WHAT YOU NEED TO DO:
Look below for the line that has "VARIPULSE® interactive control module". Set down the lines from there through the line that has "affect any rights", exactly as written.

TASK INPUTS:
-.-.-

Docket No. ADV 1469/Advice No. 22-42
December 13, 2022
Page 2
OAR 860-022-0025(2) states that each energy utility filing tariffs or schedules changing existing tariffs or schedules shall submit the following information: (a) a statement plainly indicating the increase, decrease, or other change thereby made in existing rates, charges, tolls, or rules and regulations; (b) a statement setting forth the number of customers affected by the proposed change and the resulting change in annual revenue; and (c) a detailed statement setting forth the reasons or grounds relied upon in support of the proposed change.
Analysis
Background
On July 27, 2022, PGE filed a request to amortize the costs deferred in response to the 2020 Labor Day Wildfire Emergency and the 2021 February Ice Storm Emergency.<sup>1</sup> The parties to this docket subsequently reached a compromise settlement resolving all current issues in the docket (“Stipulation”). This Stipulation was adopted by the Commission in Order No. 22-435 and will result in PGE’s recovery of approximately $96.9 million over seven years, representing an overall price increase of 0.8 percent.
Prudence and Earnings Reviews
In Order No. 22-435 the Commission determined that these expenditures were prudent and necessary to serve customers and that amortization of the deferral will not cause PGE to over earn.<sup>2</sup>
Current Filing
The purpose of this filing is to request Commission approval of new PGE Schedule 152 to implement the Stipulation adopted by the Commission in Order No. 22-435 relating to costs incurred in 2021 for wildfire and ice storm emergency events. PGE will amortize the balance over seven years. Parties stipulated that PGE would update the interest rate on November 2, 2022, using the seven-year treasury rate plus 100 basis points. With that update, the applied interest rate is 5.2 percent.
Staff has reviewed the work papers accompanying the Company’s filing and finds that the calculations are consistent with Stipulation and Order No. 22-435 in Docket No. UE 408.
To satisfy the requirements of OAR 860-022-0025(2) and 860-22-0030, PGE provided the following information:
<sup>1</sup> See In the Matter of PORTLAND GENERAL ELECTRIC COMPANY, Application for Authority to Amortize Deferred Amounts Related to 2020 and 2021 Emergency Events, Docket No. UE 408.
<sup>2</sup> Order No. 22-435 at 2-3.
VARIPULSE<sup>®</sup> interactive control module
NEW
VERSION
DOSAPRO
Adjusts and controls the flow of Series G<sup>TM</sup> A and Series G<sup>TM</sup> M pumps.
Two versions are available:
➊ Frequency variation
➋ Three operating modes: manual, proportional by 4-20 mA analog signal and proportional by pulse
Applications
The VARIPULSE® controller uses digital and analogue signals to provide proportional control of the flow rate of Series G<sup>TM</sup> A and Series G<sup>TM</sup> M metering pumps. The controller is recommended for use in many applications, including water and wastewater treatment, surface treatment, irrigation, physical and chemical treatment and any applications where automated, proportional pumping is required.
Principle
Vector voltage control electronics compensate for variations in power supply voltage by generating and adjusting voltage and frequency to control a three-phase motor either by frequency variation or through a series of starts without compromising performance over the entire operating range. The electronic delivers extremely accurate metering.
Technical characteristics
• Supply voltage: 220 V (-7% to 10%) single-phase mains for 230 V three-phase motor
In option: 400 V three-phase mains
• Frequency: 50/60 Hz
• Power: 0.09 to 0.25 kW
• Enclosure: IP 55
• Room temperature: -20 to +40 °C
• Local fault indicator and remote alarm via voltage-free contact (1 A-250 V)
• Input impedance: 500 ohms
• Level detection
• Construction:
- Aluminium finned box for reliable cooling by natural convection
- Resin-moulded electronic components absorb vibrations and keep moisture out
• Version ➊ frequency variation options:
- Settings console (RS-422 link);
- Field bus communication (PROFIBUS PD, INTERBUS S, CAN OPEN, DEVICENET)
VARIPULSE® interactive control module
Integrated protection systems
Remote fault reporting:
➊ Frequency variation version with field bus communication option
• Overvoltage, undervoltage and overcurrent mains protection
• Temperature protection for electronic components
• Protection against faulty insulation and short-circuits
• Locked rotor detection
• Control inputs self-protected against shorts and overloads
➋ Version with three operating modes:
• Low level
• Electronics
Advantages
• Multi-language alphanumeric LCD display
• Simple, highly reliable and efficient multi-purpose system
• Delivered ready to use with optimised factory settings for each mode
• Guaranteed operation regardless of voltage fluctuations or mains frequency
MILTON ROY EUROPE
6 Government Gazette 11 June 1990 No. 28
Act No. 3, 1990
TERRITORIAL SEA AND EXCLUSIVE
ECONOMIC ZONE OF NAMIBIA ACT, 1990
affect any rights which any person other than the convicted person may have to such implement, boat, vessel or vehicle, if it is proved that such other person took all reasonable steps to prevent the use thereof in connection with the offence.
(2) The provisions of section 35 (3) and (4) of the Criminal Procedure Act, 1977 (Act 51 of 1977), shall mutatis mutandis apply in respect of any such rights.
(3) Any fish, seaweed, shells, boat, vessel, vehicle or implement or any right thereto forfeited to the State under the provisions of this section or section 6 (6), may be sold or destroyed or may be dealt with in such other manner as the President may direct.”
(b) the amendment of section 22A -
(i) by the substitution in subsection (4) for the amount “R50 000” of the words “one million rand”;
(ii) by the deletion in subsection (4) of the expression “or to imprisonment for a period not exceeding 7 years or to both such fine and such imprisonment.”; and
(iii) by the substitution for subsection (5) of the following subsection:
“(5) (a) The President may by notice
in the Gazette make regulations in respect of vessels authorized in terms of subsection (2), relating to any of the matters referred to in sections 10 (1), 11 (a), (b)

-.-.-

ANSWER TO THIS TASK:
VARIPULSE® interactive control module
Integrated protection systems
Remote fault reporting:
➊ Frequency variation version with field bus communication option
• Overvoltage, undervoltage and overcurrent mains protection
• Temperature protection for electronic components
• Protection against faulty insulation and short-circuits
• Locked rotor detection
• Control inputs self-protected against shorts and overloads
➋ Version with three operating modes:
• Low level
• Electronics
Advantages
• Multi-language alphanumeric LCD display
• Simple, highly reliable and efficient multi-purpose system
• Delivered ready to use with optimised factory settings for each mode
• Guaranteed operation regardless of voltage fluctuations or mains frequency
MILTON ROY EUROPE
6 Government Gazette 11 June 1990 No. 28
Act No. 3, 1990
TERRITORIAL SEA AND EXCLUSIVE
ECONOMIC ZONE OF NAMIBIA ACT, 1990
affect any rights which any person other than the convicted person may have to such implement, boat, vessel or vehicle, if it is proved that such other person took all reasonable steps to prevent the use thereof in connection with the offence.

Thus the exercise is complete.